DESCRIPTION OF THE TASK: In the data below, find every line with the word "right" and copy it out.

[Structured pose outputs]
-*-
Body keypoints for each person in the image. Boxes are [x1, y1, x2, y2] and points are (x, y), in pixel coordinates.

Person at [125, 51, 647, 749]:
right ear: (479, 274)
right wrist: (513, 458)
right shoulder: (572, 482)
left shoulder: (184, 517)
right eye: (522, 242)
-*-
OUTPUT BELOW:
right ear: (479, 274)
right wrist: (513, 458)
right shoulder: (572, 482)
right eye: (522, 242)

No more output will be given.